## Extrait fourni:
-------------------------
Panorama, HÄLLAS

Panorama, HÄLLAS

30 janvier 2026 0 Par Chacha

 

Un panorama forgé par le temps et l’ambition

Avec Panorama, Hällas poursuit son irrésistible ascension au sein de la scène rock progressif contemporaine. Après avoir patiemment affiné son identité entre hard rock 70’s, prog épique et accents heavy metal, le quatuor suédois livre ici un album à la fois synthèse et dépassement. Conçu comme une œuvre de transition autant que d’affirmation, Panorama marque un moment clé dans la carrière du groupe : celui où l’hommage assumé aux maîtres du passé se transforme en langage propre, mûr et profondément incarné.

 

Quand le rock progressif contemple l’horizon

Né dans un contexte où Hällas tourne intensivement et gagne en visibilité internationale, l’album reflète cette dynamique d’ouverture. Le titre même, Panorama, suggère une prise de hauteur : observer le chemin parcouru, mais surtout scruter l’avenir. Musicalement, le groupe élargit sa palette, affine ses compositions et ose davantage de contrastes, sans jamais perdre le sens de la mélodie ni cette aura mystique qui fait sa singularité.

Entre quête spirituelle et épopée intérieure

Sur le plan thématique, Panorama s’inscrit dans une tradition chère à Hällas : celle du récit symbolique et introspectif. Les textes évoquent le dépassement de soi, la dualité entre foi et doute, l’appel de l’inconnu et la confrontation avec ses propres démons. Plus abstraites que narratives, les paroles laissent volontairement place à l’interprétation, renforçant la dimension intemporelle et presque mythologique de l’album.

Cette atmosphère est portée par une écriture musicale toujours aussi élégante : guitares aériennes, lignes de basse galopantes, claviers discrets mais essentiels, et ce chant haut perché, immédiatement reconnaissable, qui agit comme un fil conducteur émotionnel. Hällas ne cherche pas la démonstration technique gratuite, préférant l’évocation, la montée en tension progressive et le sens du refrain mémorable.

Titres phares : ascensions et révélations

Dès “Above the Continuum”, Hällas impose le ton : une ouverture majestueuse, construite comme une lente ascension, où riffs lumineux et envolées vocales traduisent l’idée de transcendance suggérée par le texte. Le morceau agit comme une porte d’entrée idéale dans l’univers de Panorama, à la fois épique et introspectif.

Plus direct, “Face of an Angel” séduit par son équilibre entre accessibilité et sophistication. Derrière une structure presque classique se cache une réflexion plus sombre sur l’illusion, la chute et la perte d’innocence, portée par un refrain particulièrement accrocheur.
“The Emissary”, quant à lui, renoue avec les longues plages progressives chères au groupe : changements de rythmes, atmosphères contrastées et narration diffuse donnent au morceau une dimension quasi cinématographique.

Avec “Bestiaus”, Hällas explore une facette plus rugueuse, flirtant avec un heavy rock plus sombre et viscéral, tandis que “At the Summit” vient conclure l’album sur une note à la fois triomphale et contemplative, comme un dernier regard jeté depuis les hauteurs conquises.

 

Hällas confirme sa stature

Sans jamais renier ses influences, Panorama confirme Hällas comme l’un des groupes les plus inspirés de la scène rock progressif actuelle. À la fois accessible et exigeant, l’album séduit par sa cohérence, son souffle épique et sa sincérité artistique. Une œuvre qui s’écoute comme un voyage, et qui prouve que le rock progressif, loin d’être figé dans le passé, continue d’explorer de nouveaux horizons.
-------------------------
## Consigne:
Répondez à ces questions sur la critique de l'album Panorama.
1. De quel pays vient le quatuor Hällas ?
2. Selon la critique, les paroles de l'album sont-elles plus abstraites ou plus narratives ?
3. Quel morceau conclut l'album ?

## Données affichées:
-------------------------
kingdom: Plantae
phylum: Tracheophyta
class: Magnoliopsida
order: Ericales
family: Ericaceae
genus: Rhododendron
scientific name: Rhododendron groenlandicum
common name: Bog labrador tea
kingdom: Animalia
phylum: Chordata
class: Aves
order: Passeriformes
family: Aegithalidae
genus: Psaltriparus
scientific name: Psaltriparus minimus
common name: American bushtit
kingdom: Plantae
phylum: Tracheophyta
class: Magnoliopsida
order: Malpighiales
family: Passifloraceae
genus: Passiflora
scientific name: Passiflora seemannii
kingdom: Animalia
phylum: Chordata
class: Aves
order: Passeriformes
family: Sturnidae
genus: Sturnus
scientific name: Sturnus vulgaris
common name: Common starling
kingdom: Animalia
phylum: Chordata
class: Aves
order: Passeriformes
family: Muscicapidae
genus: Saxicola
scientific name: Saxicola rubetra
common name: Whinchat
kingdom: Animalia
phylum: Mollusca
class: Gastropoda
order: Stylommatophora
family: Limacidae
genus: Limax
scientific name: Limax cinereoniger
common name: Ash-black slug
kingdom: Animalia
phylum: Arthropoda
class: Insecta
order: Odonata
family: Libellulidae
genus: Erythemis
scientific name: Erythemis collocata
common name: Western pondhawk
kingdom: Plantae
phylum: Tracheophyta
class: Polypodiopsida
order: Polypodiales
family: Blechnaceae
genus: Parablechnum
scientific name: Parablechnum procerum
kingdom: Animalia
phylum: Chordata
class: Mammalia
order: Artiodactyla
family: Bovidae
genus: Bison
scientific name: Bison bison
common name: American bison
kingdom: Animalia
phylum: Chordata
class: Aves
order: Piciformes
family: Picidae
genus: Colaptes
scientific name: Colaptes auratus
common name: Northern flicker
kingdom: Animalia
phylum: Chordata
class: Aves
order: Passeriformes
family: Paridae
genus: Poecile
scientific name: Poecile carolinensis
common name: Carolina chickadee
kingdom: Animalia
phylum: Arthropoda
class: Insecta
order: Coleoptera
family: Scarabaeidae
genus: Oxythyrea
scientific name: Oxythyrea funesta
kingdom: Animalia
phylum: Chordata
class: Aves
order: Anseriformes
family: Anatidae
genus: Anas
-------------------------
## Réponse:
1. De Suède : c'est un quatuor suédois.
2. Plus abstraites que narratives.
3. « At the Summit ».